[Opening Excerpted records section]

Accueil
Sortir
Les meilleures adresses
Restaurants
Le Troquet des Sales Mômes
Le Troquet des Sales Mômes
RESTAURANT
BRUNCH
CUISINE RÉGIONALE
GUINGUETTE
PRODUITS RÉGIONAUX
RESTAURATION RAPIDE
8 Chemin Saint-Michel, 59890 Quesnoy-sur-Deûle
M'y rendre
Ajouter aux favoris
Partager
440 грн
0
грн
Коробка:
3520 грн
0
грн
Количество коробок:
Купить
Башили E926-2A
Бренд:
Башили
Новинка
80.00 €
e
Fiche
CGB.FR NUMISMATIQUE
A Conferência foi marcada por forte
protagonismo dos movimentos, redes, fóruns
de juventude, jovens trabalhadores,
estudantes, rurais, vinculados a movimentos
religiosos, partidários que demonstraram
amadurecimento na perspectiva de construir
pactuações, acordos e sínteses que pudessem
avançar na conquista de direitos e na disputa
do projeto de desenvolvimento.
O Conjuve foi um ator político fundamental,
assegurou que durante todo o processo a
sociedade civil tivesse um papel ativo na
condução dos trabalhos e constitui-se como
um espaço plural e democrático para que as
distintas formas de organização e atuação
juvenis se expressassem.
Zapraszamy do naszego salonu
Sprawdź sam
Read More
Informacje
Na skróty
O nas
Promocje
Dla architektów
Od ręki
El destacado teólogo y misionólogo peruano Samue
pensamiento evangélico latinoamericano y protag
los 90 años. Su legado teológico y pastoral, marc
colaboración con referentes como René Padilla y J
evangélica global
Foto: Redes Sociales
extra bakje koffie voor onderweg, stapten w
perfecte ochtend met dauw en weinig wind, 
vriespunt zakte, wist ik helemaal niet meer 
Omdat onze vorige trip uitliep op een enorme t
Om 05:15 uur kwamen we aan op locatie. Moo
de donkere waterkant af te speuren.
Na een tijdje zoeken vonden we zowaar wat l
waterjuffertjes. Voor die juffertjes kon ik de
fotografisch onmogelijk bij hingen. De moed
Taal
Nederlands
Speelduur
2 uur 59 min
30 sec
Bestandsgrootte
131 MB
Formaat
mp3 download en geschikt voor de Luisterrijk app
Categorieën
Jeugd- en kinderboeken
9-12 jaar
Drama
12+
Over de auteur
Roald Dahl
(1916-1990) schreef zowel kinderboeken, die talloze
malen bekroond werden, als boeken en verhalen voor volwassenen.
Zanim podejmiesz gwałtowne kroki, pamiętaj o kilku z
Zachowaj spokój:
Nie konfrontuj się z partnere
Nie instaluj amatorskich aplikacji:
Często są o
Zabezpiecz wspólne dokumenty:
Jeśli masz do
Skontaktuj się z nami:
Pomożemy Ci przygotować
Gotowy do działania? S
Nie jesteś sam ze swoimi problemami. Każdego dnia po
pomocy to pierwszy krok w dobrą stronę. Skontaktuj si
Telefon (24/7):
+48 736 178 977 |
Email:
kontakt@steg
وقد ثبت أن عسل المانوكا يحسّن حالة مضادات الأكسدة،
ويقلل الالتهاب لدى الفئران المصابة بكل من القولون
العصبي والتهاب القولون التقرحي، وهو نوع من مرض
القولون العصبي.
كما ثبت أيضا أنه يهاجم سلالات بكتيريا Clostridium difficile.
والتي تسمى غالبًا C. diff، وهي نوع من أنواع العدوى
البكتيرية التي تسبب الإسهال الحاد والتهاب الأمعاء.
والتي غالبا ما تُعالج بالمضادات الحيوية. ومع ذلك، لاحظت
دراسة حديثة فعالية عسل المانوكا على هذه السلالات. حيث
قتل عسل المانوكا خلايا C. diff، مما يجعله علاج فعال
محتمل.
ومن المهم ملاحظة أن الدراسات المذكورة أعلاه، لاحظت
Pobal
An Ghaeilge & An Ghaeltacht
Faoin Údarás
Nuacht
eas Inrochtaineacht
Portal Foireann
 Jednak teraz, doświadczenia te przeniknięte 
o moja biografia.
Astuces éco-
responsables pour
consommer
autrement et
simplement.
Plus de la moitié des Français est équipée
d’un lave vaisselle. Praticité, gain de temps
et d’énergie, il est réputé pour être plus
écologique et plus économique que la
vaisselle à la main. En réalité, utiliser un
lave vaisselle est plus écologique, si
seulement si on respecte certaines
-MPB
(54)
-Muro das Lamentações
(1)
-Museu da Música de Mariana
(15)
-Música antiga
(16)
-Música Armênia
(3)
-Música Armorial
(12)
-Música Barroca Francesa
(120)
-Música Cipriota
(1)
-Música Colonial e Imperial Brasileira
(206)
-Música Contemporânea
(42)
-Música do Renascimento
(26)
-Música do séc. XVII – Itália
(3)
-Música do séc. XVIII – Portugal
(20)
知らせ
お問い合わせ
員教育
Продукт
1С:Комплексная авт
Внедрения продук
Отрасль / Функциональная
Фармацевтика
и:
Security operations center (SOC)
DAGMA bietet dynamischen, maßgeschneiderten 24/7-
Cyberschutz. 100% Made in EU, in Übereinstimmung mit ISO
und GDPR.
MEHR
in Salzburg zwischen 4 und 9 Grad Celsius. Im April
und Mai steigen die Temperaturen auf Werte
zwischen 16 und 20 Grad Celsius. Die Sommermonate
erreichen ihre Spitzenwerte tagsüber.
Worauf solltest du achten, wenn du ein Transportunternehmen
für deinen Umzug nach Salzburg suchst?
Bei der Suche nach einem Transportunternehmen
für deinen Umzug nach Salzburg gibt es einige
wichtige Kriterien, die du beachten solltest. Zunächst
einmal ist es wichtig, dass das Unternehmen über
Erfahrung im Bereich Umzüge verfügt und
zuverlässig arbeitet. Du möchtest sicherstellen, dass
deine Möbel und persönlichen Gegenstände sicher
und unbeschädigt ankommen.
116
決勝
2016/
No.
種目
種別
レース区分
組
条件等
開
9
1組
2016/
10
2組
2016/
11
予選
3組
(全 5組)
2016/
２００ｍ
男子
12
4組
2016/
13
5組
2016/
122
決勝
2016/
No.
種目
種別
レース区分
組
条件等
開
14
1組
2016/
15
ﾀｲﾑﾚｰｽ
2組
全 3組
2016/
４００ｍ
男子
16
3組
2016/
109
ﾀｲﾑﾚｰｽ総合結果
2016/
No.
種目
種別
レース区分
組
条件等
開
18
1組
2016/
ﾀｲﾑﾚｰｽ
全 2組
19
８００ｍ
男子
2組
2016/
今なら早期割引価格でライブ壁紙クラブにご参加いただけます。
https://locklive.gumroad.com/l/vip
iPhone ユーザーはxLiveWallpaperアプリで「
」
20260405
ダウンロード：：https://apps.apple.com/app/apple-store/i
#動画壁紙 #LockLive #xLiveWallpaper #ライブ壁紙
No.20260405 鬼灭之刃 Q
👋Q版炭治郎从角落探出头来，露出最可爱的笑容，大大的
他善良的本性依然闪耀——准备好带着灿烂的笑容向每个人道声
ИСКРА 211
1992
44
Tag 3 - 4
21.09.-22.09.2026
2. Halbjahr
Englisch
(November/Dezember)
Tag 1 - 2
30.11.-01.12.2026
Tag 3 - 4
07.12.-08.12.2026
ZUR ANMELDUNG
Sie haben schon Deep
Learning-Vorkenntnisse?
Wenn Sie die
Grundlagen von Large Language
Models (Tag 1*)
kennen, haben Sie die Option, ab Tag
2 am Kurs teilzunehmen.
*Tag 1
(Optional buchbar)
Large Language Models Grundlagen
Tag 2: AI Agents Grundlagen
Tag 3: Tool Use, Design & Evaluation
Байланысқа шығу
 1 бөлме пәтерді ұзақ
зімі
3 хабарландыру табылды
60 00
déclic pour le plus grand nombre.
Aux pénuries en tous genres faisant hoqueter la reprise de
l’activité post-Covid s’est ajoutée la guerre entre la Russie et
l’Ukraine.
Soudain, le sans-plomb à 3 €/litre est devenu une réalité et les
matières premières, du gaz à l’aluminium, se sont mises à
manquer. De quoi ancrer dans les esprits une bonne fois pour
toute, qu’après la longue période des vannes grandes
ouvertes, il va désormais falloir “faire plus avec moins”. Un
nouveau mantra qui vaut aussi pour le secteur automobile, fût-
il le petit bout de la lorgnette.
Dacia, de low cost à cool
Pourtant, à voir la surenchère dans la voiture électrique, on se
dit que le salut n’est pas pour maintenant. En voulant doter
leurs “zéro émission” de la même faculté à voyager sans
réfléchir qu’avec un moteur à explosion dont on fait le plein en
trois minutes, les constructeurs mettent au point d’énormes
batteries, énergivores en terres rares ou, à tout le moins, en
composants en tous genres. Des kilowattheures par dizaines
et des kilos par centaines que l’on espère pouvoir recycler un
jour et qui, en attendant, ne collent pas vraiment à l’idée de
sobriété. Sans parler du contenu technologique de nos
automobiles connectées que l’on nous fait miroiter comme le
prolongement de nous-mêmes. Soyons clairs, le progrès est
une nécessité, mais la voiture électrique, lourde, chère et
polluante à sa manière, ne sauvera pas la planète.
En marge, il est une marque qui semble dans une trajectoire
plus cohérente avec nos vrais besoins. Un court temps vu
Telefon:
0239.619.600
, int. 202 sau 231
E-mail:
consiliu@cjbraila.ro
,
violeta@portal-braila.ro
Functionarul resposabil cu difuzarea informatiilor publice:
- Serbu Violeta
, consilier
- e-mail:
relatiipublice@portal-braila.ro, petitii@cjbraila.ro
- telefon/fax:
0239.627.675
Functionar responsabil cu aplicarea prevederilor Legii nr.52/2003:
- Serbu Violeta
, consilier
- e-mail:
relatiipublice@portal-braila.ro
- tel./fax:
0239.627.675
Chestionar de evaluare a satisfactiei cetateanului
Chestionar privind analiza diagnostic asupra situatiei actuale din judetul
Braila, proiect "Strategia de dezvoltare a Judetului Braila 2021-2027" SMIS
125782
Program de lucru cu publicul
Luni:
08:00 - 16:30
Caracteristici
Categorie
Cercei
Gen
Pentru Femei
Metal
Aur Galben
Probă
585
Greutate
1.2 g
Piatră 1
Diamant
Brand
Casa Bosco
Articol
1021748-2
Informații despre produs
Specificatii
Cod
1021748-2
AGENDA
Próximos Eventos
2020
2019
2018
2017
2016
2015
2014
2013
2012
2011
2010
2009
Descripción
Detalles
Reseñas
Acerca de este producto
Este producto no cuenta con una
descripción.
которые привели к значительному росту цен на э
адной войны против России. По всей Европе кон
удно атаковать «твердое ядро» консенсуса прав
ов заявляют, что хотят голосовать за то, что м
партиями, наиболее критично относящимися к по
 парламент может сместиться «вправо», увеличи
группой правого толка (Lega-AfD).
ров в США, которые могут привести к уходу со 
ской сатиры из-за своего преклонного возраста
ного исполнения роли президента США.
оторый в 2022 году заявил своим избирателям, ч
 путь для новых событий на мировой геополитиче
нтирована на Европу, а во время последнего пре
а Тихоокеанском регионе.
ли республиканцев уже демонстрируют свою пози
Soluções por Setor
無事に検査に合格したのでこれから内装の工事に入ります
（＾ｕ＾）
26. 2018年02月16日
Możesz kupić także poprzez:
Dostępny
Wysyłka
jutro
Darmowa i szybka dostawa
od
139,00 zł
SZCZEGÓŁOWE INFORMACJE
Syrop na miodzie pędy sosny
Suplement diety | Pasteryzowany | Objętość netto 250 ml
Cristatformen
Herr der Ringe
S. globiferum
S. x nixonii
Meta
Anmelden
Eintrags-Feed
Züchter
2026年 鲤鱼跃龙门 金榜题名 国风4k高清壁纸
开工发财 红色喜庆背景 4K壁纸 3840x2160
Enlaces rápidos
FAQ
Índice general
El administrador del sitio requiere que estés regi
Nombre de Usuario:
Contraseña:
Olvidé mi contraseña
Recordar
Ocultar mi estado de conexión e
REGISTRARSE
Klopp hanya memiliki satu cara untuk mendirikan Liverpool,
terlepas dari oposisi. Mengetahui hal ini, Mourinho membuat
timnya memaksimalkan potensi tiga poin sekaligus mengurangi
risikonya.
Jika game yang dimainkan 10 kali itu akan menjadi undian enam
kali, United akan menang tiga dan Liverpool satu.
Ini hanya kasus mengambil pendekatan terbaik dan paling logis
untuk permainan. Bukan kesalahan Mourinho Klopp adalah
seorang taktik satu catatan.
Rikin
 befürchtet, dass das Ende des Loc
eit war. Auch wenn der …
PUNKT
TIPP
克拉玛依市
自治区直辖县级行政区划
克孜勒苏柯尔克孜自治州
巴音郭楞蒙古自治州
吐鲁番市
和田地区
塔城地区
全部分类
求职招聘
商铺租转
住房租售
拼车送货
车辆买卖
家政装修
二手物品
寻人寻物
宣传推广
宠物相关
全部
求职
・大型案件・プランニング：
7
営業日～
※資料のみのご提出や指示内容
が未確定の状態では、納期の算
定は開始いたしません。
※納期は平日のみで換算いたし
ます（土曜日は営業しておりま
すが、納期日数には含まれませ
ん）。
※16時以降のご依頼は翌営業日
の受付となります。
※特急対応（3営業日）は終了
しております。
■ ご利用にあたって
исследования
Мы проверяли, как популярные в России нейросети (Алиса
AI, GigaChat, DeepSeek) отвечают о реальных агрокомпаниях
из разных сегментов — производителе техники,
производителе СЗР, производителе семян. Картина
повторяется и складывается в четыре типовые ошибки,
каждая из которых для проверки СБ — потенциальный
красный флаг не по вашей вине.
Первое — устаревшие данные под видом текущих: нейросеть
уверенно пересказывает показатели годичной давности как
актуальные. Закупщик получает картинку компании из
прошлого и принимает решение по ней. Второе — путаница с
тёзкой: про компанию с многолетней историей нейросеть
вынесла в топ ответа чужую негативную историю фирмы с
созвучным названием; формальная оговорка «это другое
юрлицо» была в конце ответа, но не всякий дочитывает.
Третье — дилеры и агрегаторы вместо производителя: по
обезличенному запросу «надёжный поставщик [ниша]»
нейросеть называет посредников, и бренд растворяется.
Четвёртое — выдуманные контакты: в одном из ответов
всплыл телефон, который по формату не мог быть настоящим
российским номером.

[Closing Excerpted records section]

What you have to do. Copy out the entries above exactly as given, starting at the top and ending with the line containing "distintas formas de organização e atuação"; include both and nothing more.

Solution to this problem.
Accueil
Sortir
Les meilleures adresses
Restaurants
Le Troquet des Sales Mômes
Le Troquet des Sales Mômes
RESTAURANT
BRUNCH
CUISINE RÉGIONALE
GUINGUETTE
PRODUITS RÉGIONAUX
RESTAURATION RAPIDE
8 Chemin Saint-Michel, 59890 Quesnoy-sur-Deûle
M'y rendre
Ajouter aux favoris
Partager
440 грн
0
грн
Коробка:
3520 грн
0
грн
Количество коробок:
Купить
Башили E926-2A
Бренд:
Башили
Новинка
80.00 €
e
Fiche
CGB.FR NUMISMATIQUE
A Conferência foi marcada por forte
protagonismo dos movimentos, redes, fóruns
de juventude, jovens trabalhadores,
estudantes, rurais, vinculados a movimentos
religiosos, partidários que demonstraram
amadurecimento na perspectiva de construir
pactuações, acordos e sínteses que pudessem
avançar na conquista de direitos e na disputa
do projeto de desenvolvimento.
O Conjuve foi um ator político fundamental,
assegurou que durante todo o processo a
sociedade civil tivesse um papel ativo na
condução dos trabalhos e constitui-se como
um espaço plural e democrático para que as
distintas formas de organização e atuação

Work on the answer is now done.